Summary
In Xavier Society v. McManus, 185 Conn. 25, 30, 440 A.2d 807 (1981), the court construed the predecessor statute, General Statutes § 45-291 (d), which referred to executor, administrator or trustee of the decedent's estate, narrowly.
Summary of this case from Jones v. Estate of Margery BeachOpinion
An appeal by one aggrieved from a decree admitting a will to probate must, by statute (45-289 [a]), be taken within thirty days of the decree if the aggrieved person was present or had legal notice to be present at the hearing on the petition to admit the will. If, however, he was not present and had no legal notice to be present at that hearing, the appeal period is extended to twelve months. That twelve month period may, nevertheless, by statute (45-291 [d]), be reduced to one month if the executor, administrator or trustee of the estate causes written notice of the decree admitting a will to probate to be given to the aggrieved person. The plaintiffs appealed to this court from the Superior Court's dismissal, on the ground that it was not timely filed, of their appeal to it from the Probate Court decree admitting to probate a will executed by the defendant's decedent. Their appeal to the Superior Court was filed more than thirty days but less than twelve months after the probate decree. Since the plaintiffs were aggrieved and since they had received no notice to be present at the hearing on the petition to admit the will to probate and had not, in fact, been present, and, further, since they had had no notice of the decree admitting the will to probate, the Superior Court should not have dismissed their appeal.
Argued May 13, 1981
Decision released July 21, 1981
Appeal by the plaintiffs from a decree of the Probate Court for the district of Newtown admitting a will to probate, brought to the Superior Court in the judicial district of Danbury, where the defendant's motion to dismiss the appeal was granted by the court, Moraghan, J., from which action the plaintiffs appealed to this court. Error; further proceedings.
Frederick L. Comley, with whom was Robert J. Cooney, for the appellants (plaintiffs).
C. Harold Schwartz, with whom was George J. Markley, for the appellee (defendant).
On November 19, 1977, the defendant's decedent, Hazel V. McManus, executed a will naming the plaintiffs and the defendant as beneficiaries. The plaintiffs are residents and nonresidents of Connecticut and include both individuals and nonprofit charitable entities. The defendant is the decedent's child and only heir at law. On November 30, 1977, the decedent executed a second will which purported to revoke all previous wills and which named the defendant as executor and sole beneficiary. The decedent died on January 21, 1978. The defendant subsequently filed a petition to admit the November 30, 1977 will to probate, naming himself as the only person interested in the estate. The Probate Court for the probate district of Newton admitted the November 30, 1977 will by a decree issued on January 31, 1978. Prior to the issuance of the decree, the defendant signed and filed a written waiver of notice of the hearing on the petition. The plaintiffs received no actual notice to be present at the hearing, did not sign and file a written waiver of notice, and were not present at any hearing.

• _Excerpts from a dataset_
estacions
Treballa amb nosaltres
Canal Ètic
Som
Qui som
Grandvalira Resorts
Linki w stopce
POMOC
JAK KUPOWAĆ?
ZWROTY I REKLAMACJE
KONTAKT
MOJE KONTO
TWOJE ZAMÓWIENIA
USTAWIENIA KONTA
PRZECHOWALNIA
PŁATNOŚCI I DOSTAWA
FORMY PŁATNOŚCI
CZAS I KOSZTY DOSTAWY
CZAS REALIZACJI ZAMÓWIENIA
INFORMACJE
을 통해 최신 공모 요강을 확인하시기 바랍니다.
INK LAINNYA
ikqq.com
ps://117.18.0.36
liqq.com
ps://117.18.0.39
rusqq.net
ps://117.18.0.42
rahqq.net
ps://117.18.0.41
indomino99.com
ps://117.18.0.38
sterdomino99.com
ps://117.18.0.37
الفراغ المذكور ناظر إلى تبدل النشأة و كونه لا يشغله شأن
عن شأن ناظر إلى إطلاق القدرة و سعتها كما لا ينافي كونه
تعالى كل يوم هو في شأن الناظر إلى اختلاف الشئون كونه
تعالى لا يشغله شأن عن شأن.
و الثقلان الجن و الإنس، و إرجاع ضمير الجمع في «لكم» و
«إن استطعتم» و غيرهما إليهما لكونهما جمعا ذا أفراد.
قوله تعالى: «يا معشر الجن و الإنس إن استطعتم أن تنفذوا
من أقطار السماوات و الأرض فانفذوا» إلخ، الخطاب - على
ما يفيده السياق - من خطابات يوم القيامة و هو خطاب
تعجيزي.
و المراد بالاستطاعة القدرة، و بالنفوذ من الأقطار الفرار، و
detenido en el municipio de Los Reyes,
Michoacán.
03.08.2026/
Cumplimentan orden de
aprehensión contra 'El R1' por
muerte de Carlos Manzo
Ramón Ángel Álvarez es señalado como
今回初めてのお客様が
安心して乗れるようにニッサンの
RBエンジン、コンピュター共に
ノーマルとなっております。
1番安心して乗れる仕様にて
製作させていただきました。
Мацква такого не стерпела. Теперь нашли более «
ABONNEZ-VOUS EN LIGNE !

• _Activity list_
A – According to the court opinion, on what date did the decedent die?
B – Quote the court opinion word for word, everything from "Argued May 13, 1981" down to "the appellee (defendant).".
C – Name every attorney the court opinion lists as appearing for either side.
The items are separate material and have no connection to the court opinion.

• _Results of the tasks_
A – January 21, 1978.

B –
Argued May 13, 1981
Decision released July 21, 1981
Appeal by the plaintiffs from a decree of the Probate Court for the district of Newtown admitting a will to probate, brought to the Superior Court in the judicial district of Danbury, where the defendant's motion to dismiss the appeal was granted by the court, Moraghan, J., from which action the plaintiffs appealed to this court. Error; further proceedings.
Frederick L. Comley, with whom was Robert J. Cooney, for the appellants (plaintiffs).
C. Harold Schwartz, with whom was George J. Markley, for the appellee (defendant).

C – Frederick L. Comley, Robert J. Cooney, C. Harold Schwartz, George J. Markley